The whole listing should be retyped exactly as it appears.

********************

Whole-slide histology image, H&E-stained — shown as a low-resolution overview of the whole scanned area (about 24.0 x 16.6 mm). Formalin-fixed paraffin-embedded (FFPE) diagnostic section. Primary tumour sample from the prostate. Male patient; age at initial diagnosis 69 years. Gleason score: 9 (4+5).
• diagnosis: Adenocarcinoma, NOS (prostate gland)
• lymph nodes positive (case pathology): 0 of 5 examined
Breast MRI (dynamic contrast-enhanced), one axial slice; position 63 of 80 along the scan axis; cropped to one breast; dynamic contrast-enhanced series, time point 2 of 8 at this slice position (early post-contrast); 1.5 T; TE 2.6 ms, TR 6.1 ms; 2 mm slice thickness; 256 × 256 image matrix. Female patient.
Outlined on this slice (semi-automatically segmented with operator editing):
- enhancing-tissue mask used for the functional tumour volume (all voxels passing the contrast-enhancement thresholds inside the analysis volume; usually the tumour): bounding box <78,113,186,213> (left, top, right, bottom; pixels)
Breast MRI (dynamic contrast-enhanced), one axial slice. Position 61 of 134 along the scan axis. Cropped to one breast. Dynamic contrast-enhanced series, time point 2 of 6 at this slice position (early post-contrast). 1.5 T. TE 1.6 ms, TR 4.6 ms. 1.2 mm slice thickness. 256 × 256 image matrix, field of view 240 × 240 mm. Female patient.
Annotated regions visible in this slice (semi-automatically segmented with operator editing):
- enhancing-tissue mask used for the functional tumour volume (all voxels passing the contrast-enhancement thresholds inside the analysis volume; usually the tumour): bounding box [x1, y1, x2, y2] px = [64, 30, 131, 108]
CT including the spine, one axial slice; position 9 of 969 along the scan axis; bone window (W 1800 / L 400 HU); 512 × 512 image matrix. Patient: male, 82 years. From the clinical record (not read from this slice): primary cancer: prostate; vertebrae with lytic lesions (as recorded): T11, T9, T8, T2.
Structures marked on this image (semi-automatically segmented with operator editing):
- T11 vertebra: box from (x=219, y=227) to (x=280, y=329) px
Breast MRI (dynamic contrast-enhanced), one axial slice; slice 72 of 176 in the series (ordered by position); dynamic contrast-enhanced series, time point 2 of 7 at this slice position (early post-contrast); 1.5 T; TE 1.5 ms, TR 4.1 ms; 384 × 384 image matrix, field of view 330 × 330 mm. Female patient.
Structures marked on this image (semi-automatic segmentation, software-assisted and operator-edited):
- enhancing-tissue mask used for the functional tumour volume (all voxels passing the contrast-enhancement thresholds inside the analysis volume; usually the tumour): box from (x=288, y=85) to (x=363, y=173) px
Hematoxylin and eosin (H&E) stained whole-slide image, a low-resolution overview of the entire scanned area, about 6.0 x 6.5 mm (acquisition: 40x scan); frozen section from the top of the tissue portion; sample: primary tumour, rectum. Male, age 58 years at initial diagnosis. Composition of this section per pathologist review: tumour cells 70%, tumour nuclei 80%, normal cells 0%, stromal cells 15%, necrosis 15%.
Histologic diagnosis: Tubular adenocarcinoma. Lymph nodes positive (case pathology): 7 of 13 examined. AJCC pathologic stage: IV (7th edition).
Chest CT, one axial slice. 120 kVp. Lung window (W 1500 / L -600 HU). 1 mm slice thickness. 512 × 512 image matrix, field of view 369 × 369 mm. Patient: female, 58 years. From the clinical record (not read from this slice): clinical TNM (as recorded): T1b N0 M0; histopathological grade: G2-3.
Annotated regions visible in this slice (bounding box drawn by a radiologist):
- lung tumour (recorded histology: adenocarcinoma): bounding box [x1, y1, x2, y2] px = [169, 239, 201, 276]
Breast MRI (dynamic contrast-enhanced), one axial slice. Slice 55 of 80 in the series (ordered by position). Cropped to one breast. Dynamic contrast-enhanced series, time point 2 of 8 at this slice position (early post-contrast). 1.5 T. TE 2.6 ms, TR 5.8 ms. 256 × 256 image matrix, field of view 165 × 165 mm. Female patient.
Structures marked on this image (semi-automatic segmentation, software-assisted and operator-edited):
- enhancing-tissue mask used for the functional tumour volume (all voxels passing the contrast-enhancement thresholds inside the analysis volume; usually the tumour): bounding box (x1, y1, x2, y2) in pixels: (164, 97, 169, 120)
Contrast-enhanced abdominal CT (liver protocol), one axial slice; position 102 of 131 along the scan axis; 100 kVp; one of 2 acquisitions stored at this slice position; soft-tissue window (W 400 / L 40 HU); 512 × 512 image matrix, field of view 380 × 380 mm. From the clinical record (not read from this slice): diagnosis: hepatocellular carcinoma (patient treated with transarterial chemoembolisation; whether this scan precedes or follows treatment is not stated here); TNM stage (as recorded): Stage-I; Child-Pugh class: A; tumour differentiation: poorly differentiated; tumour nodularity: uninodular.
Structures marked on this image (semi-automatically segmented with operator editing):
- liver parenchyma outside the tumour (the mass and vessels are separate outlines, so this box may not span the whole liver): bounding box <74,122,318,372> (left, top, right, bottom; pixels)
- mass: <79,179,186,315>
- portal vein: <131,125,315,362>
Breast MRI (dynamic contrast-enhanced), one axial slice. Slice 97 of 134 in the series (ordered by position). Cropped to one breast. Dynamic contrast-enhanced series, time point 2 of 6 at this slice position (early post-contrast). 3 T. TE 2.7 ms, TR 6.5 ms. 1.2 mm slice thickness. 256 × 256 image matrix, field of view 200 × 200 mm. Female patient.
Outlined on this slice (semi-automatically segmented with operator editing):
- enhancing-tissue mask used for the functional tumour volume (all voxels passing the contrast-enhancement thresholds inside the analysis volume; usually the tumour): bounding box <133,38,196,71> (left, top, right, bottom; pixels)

********************

# [EXERCISE SOLUTION]
Whole-slide histology image, H&E-stained — shown as a low-resolution overview of the whole scanned area (about 24.0 x 16.6 mm). Formalin-fixed paraffin-embedded (FFPE) diagnostic section. Primary tumour sample from the prostate. Male patient; age at initial diagnosis 69 years. Gleason score: 9 (4+5).
• diagnosis: Adenocarcinoma, NOS (prostate gland)
• lymph nodes positive (case pathology): 0 of 5 examined
Breast MRI (dynamic contrast-enhanced), one axial slice; position 63 of 80 along the scan axis; cropped to one breast; dynamic contrast-enhanced series, time point 2 of 8 at this slice position (early post-contrast); 1.5 T; TE 2.6 ms, TR 6.1 ms; 2 mm slice thickness; 256 × 256 image matrix. Female patient.
Outlined on this slice (semi-automatically segmented with operator editing):
- enhancing-tissue mask used for the functional tumour volume (all voxels passing the contrast-enhancement thresholds inside the analysis volume; usually the tumour): bounding box <78,113,186,213> (left, top, right, bottom; pixels)
Breast MRI (dynamic contrast-enhanced), one axial slice. Position 61 of 134 along the scan axis. Cropped to one breast. Dynamic contrast-enhanced series, time point 2 of 6 at this slice position (early post-contrast). 1.5 T. TE 1.6 ms, TR 4.6 ms. 1.2 mm slice thickness. 256 × 256 image matrix, field of view 240 × 240 mm. Female patient.
Annotated regions visible in this slice (semi-automatically segmented with operator editing):
- enhancing-tissue mask used for the functional tumour volume (all voxels passing the contrast-enhancement thresholds inside the analysis volume; usually the tumour): bounding box [x1, y1, x2, y2] px = [64, 30, 131, 108]
CT including the spine, one axial slice; position 9 of 969 along the scan axis; bone window (W 1800 / L 400 HU); 512 × 512 image matrix. Patient: male, 82 years. From the clinical record (not read from this slice): primary cancer: prostate; vertebrae with lytic lesions (as recorded): T11, T9, T8, T2.
Structures marked on this image (semi-automatically segmented with operator editing):
- T11 vertebra: box from (x=219, y=227) to (x=280, y=329) px
Breast MRI (dynamic contrast-enhanced), one axial slice; slice 72 of 176 in the series (ordered by position); dynamic contrast-enhanced series, time point 2 of 7 at this slice position (early post-contrast); 1.5 T; TE 1.5 ms, TR 4.1 ms; 384 × 384 image matrix, field of view 330 × 330 mm. Female patient.
Structures marked on this image (semi-automatic segmentation, software-assisted and operator-edited):
- enhancing-tissue mask used for the functional tumour volume (all voxels passing the contrast-enhancement thresholds inside the analysis volume; usually the tumour): box from (x=288, y=85) to (x=363, y=173) px
Hematoxylin and eosin (H&E) stained whole-slide image, a low-resolution overview of the entire scanned area, about 6.0 x 6.5 mm (acquisition: 40x scan); frozen section from the top of the tissue portion; sample: primary tumour, rectum. Male, age 58 years at initial diagnosis. Composition of this section per pathologist review: tumour cells 70%, tumour nuclei 80%, normal cells 0%, stromal cells 15%, necrosis 15%.
Histologic diagnosis: Tubular adenocarcinoma. Lymph nodes positive (case pathology): 7 of 13 examined. AJCC pathologic stage: IV (7th edition).
Chest CT, one axial slice. 120 kVp. Lung window (W 1500 / L -600 HU). 1 mm slice thickness. 512 × 512 image matrix, field of view 369 × 369 mm. Patient: female, 58 years. From the clinical record (not read from this slice): clinical TNM (as recorded): T1b N0 M0; histopathological grade: G2-3.
Annotated regions visible in this slice (bounding box drawn by a radiologist):
- lung tumour (recorded histology: adenocarcinoma): bounding box [x1, y1, x2, y2] px = [169, 239, 201, 276]
Breast MRI (dynamic contrast-enhanced), one axial slice. Slice 55 of 80 in the series (ordered by position). Cropped to one breast. Dynamic contrast-enhanced series, time point 2 of 8 at this slice position (early post-contrast). 1.5 T. TE 2.6 ms, TR 5.8 ms. 256 × 256 image matrix, field of view 165 × 165 mm. Female patient.
Structures marked on this image (semi-automatic segmentation, software-assisted and operator-edited):
- enhancing-tissue mask used for the functional tumour volume (all voxels passing the contrast-enhancement thresholds inside the analysis volume; usually the tumour): bounding box (x1, y1, x2, y2) in pixels: (164, 97, 169, 120)
Contrast-enhanced abdominal CT (liver protocol), one axial slice; position 102 of 131 along the scan axis; 100 kVp; one of 2 acquisitions stored at this slice position; soft-tissue window (W 400 / L 40 HU); 512 × 512 image matrix, field of view 380 × 380 mm. From the clinical record (not read from this slice): diagnosis: hepatocellular carcinoma (patient treated with transarterial chemoembolisation; whether this scan precedes or follows treatment is not stated here); TNM stage (as recorded): Stage-I; Child-Pugh class: A; tumour differentiation: poorly differentiated; tumour nodularity: uninodular.
Structures marked on this image (semi-automatically segmented with operator editing):
- liver parenchyma outside the tumour (the mass and vessels are separate outlines, so this box may not span the whole liver): bounding box <74,122,318,372> (left, top, right, bottom; pixels)
- mass: <79,179,186,315>
- portal vein: <131,125,315,362>
Breast MRI (dynamic contrast-enhanced), one axial slice. Slice 97 of 134 in the series (ordered by position). Cropped to one breast. Dynamic contrast-enhanced series, time point 2 of 6 at this slice position (early post-contrast). 3 T. TE 2.7 ms, TR 6.5 ms. 1.2 mm slice thickness. 256 × 256 image matrix, field of view 200 × 200 mm. Female patient.
Outlined on this slice (semi-automatically segmented with operator editing):
- enhancing-tissue mask used for the functional tumour volume (all voxels passing the contrast-enhancement thresholds inside the analysis volume; usually the tumour): bounding box <133,38,196,71> (left, top, right, bottom; pixels)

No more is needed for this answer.